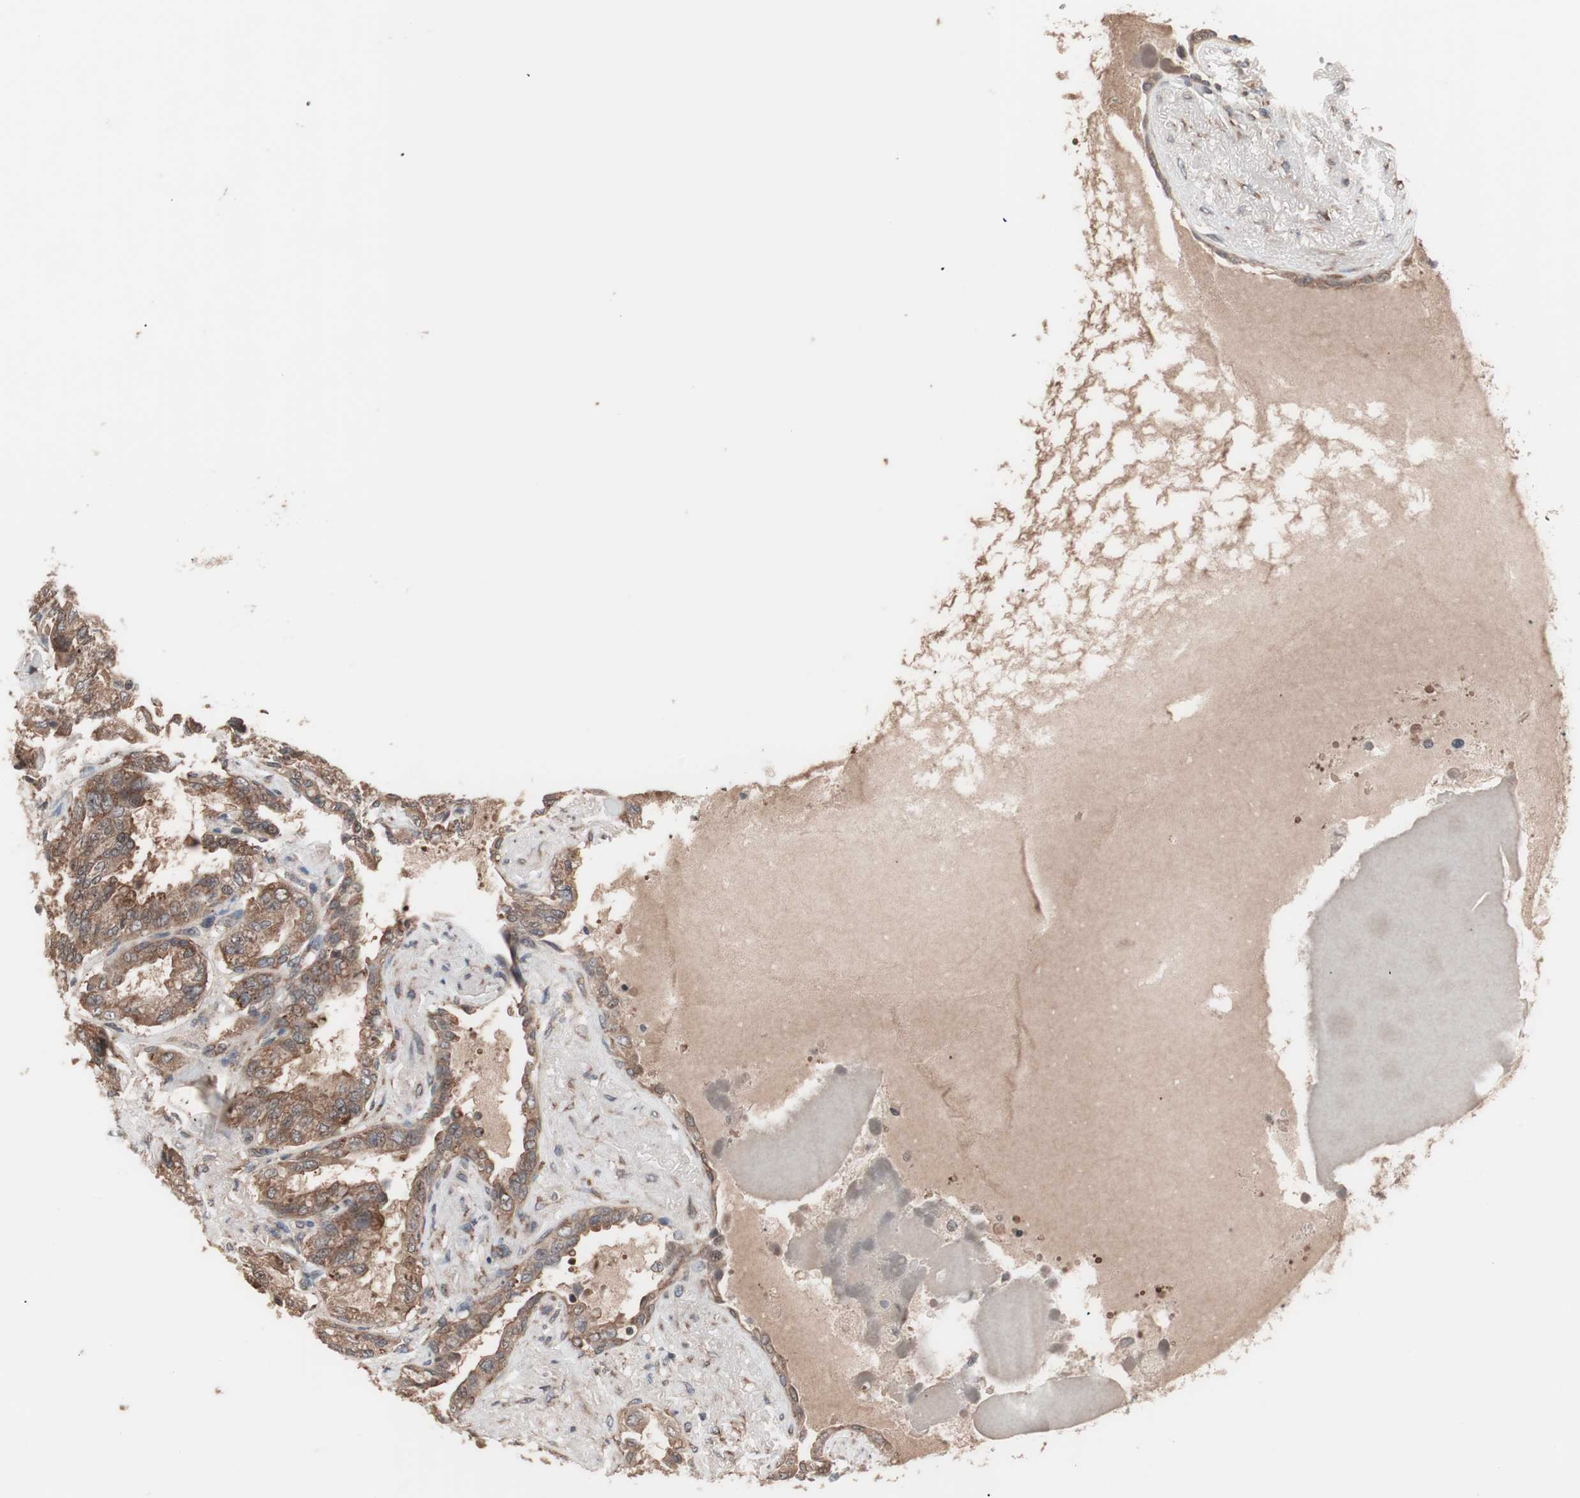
{"staining": {"intensity": "moderate", "quantity": ">75%", "location": "cytoplasmic/membranous"}, "tissue": "seminal vesicle", "cell_type": "Glandular cells", "image_type": "normal", "snomed": [{"axis": "morphology", "description": "Normal tissue, NOS"}, {"axis": "topography", "description": "Seminal veicle"}], "caption": "Brown immunohistochemical staining in benign seminal vesicle displays moderate cytoplasmic/membranous staining in about >75% of glandular cells.", "gene": "IRS1", "patient": {"sex": "male", "age": 61}}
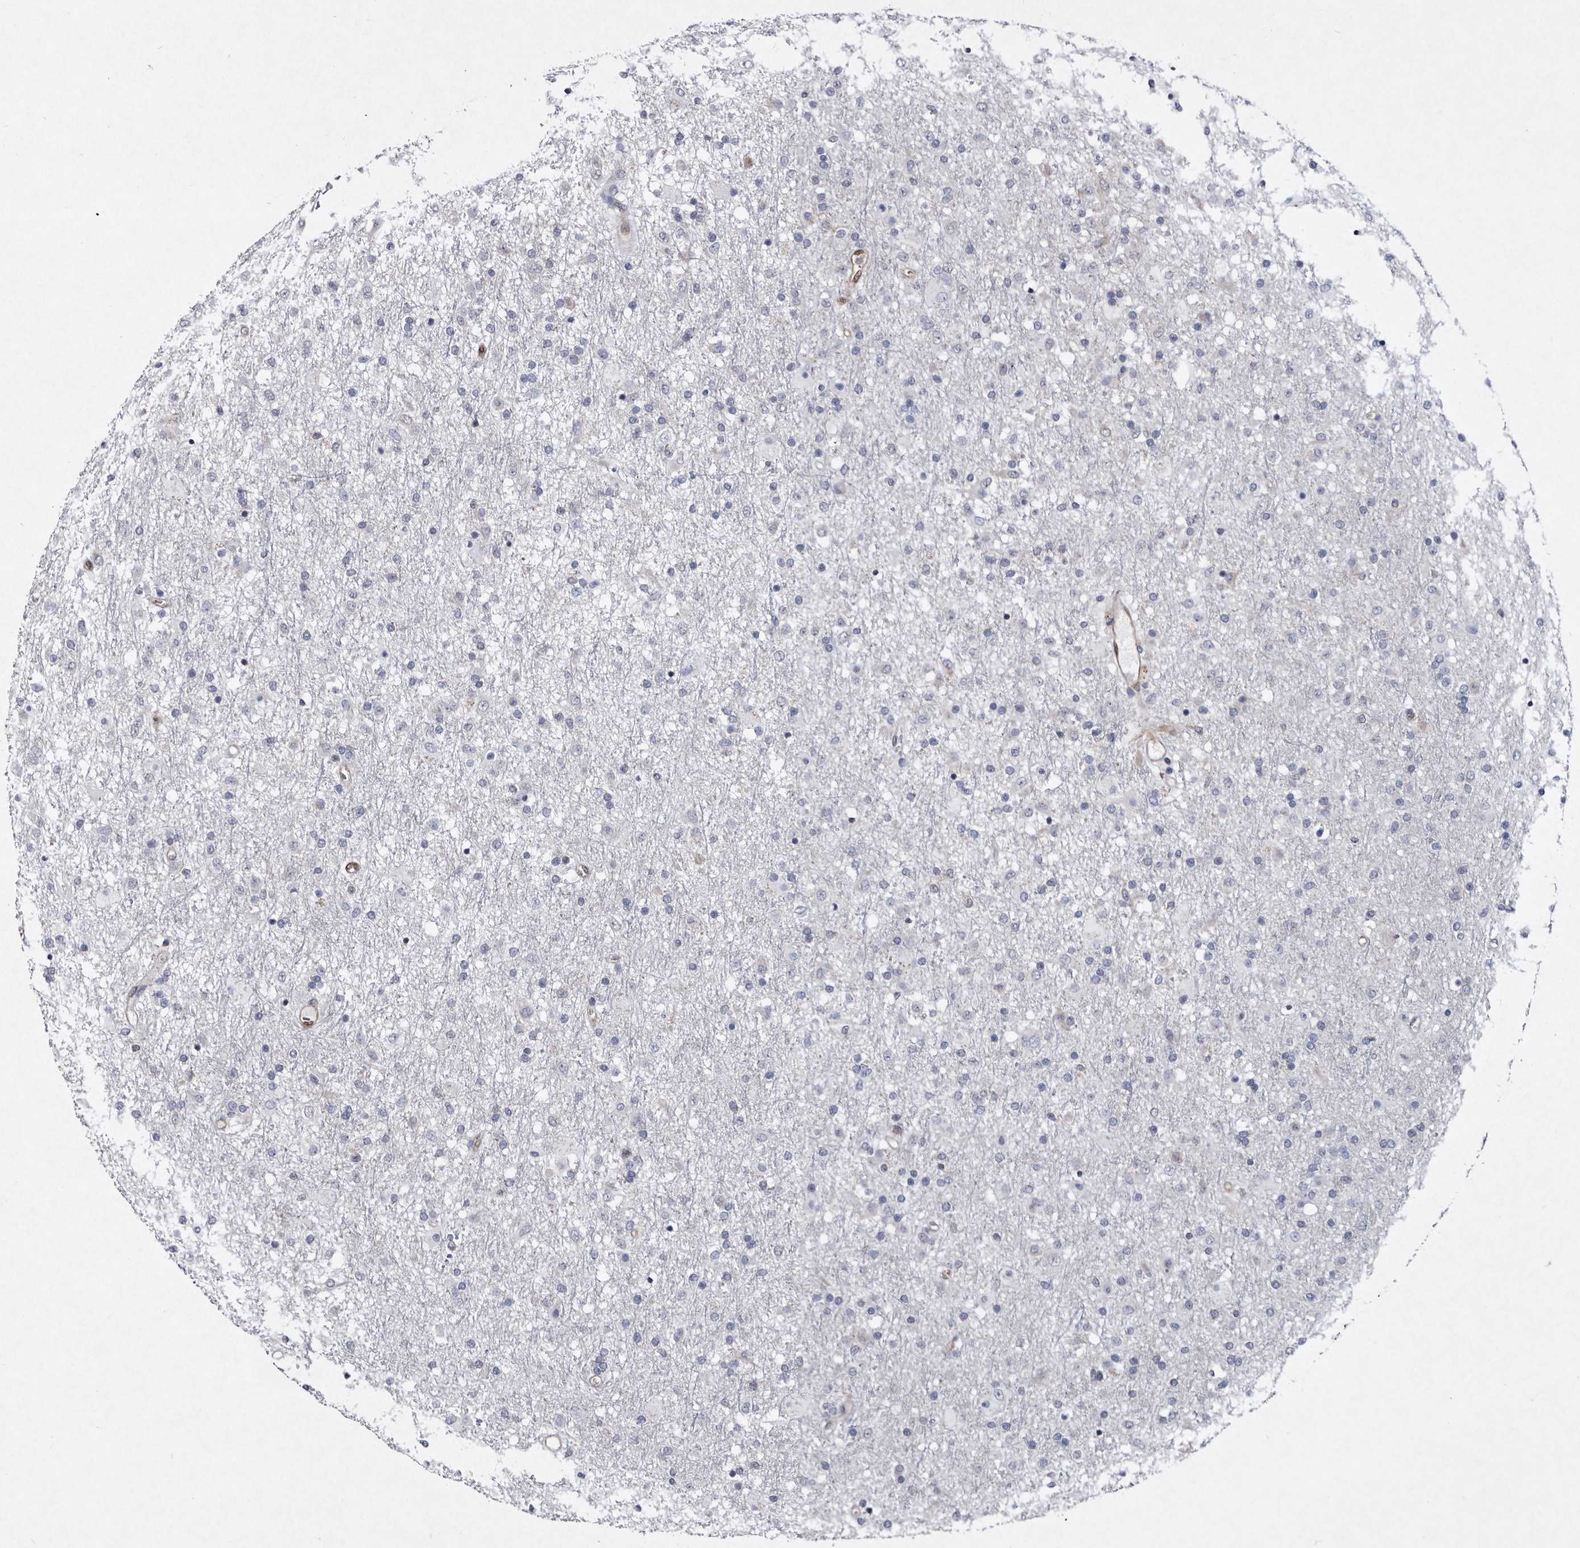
{"staining": {"intensity": "negative", "quantity": "none", "location": "none"}, "tissue": "glioma", "cell_type": "Tumor cells", "image_type": "cancer", "snomed": [{"axis": "morphology", "description": "Glioma, malignant, Low grade"}, {"axis": "topography", "description": "Brain"}], "caption": "Immunohistochemistry of glioma shows no expression in tumor cells.", "gene": "SERPINB8", "patient": {"sex": "male", "age": 65}}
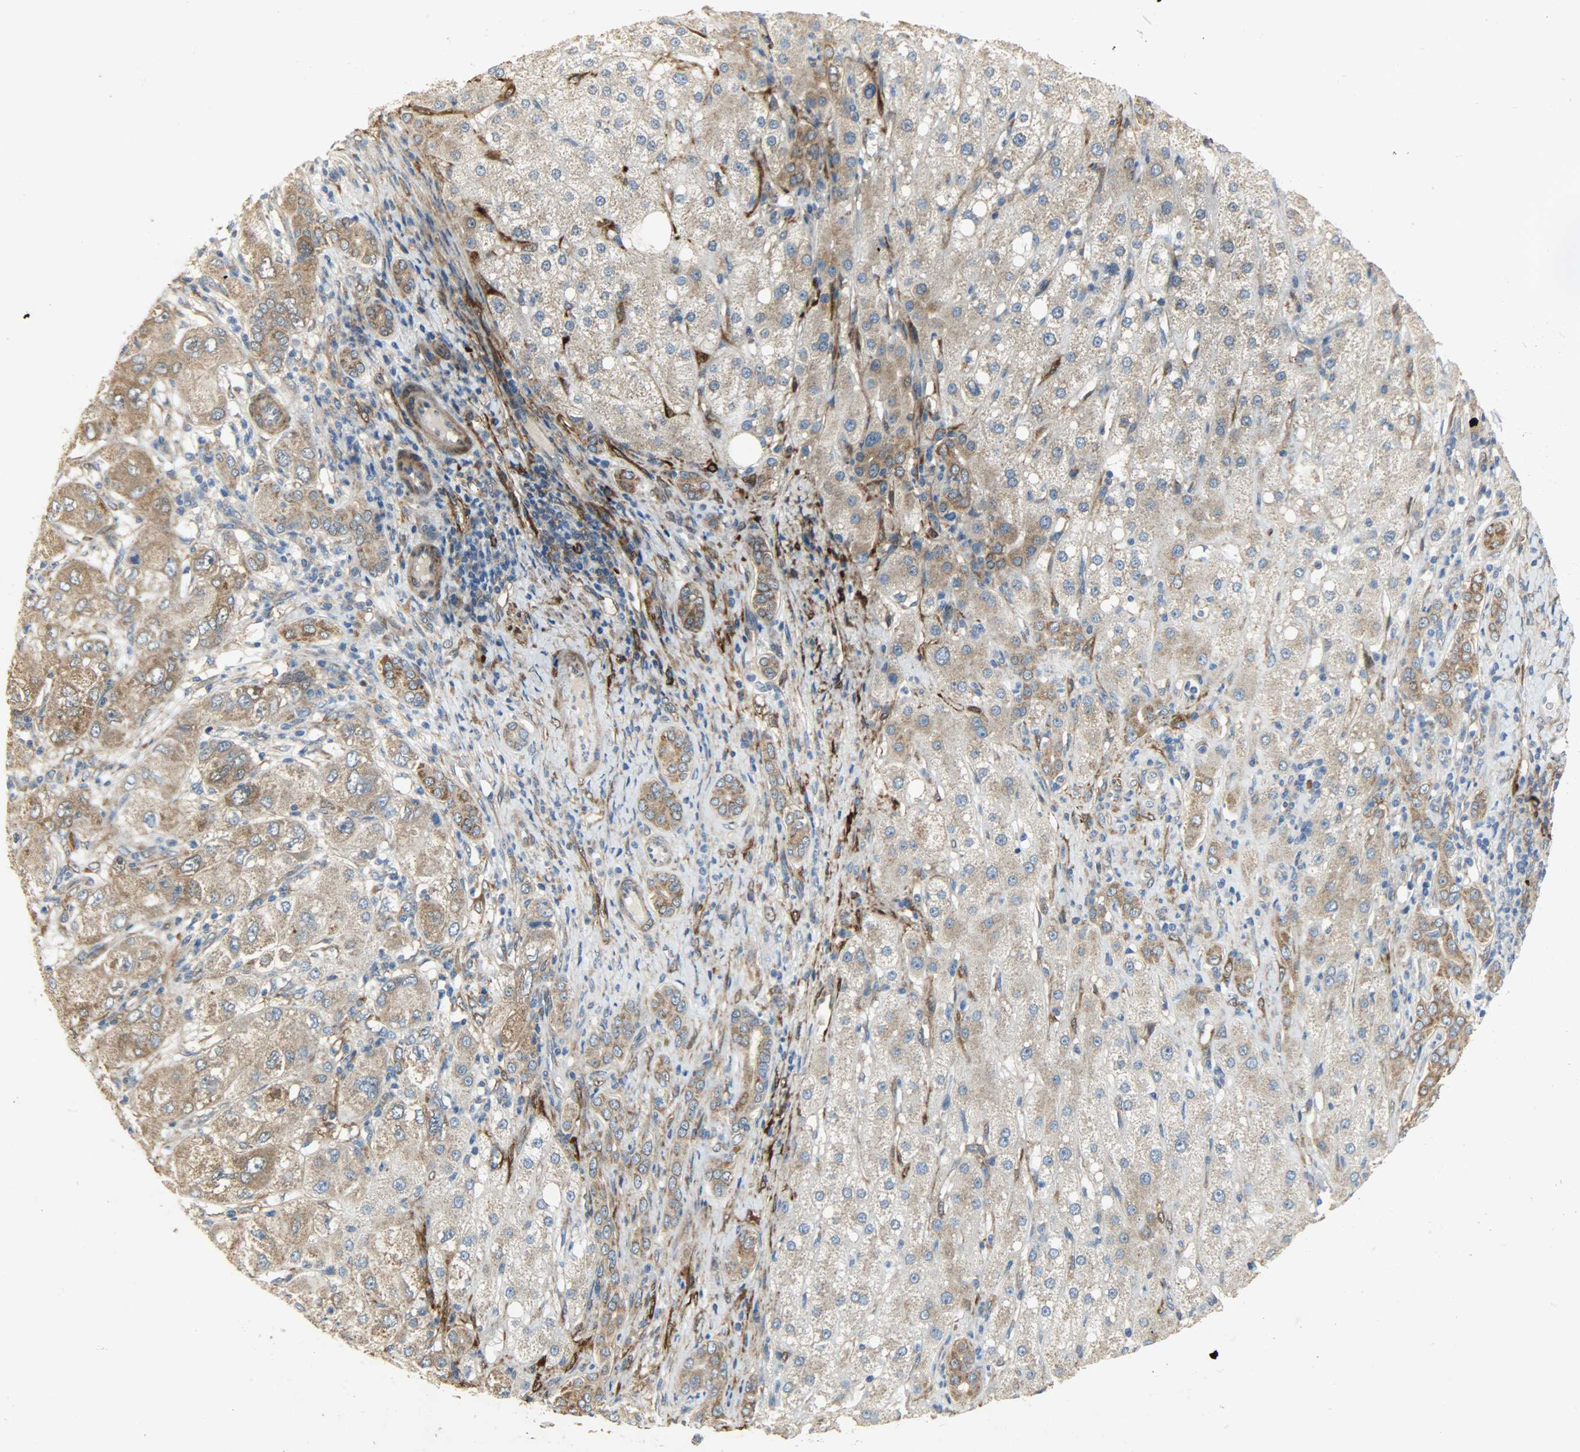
{"staining": {"intensity": "strong", "quantity": ">75%", "location": "cytoplasmic/membranous"}, "tissue": "liver cancer", "cell_type": "Tumor cells", "image_type": "cancer", "snomed": [{"axis": "morphology", "description": "Carcinoma, Hepatocellular, NOS"}, {"axis": "topography", "description": "Liver"}], "caption": "A photomicrograph of human liver hepatocellular carcinoma stained for a protein demonstrates strong cytoplasmic/membranous brown staining in tumor cells.", "gene": "C1orf198", "patient": {"sex": "male", "age": 80}}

YOUR OBJECTIVE
Write the listing above out again exactly, dropping each image.

TASK OUTPUT
{"staining": {"intensity": "moderate", "quantity": ">75%", "location": "cytoplasmic/membranous"}, "tissue": "seminal vesicle", "cell_type": "Glandular cells", "image_type": "normal", "snomed": [{"axis": "morphology", "description": "Normal tissue, NOS"}, {"axis": "topography", "description": "Seminal veicle"}], "caption": "Brown immunohistochemical staining in benign seminal vesicle displays moderate cytoplasmic/membranous staining in about >75% of glandular cells.", "gene": "IRS1", "patient": {"sex": "male", "age": 61}}
{"staining": {"intensity": "negative", "quantity": "none", "location": "none"}, "tissue": "glioma", "cell_type": "Tumor cells", "image_type": "cancer", "snomed": [{"axis": "morphology", "description": "Glioma, malignant, Low grade"}, {"axis": "topography", "description": "Brain"}], "caption": "Immunohistochemistry of glioma shows no expression in tumor cells.", "gene": "SERPINB8", "patient": {"sex": "male", "age": 65}}
{"staining": {"intensity": "strong", "quantity": ">75%", "location": "cytoplasmic/membranous"}, "tissue": "liver cancer", "cell_type": "Tumor cells", "image_type": "cancer", "snomed": [{"axis": "morphology", "description": "Carcinoma, Hepatocellular, NOS"}, {"axis": "topography", "description": "Liver"}], "caption": "A photomicrograph of human liver hepatocellular carcinoma stained for a protein demonstrates strong cytoplasmic/membranous brown staining in tumor cells.", "gene": "C1orf198", "patient": {"sex": "male", "age": 80}}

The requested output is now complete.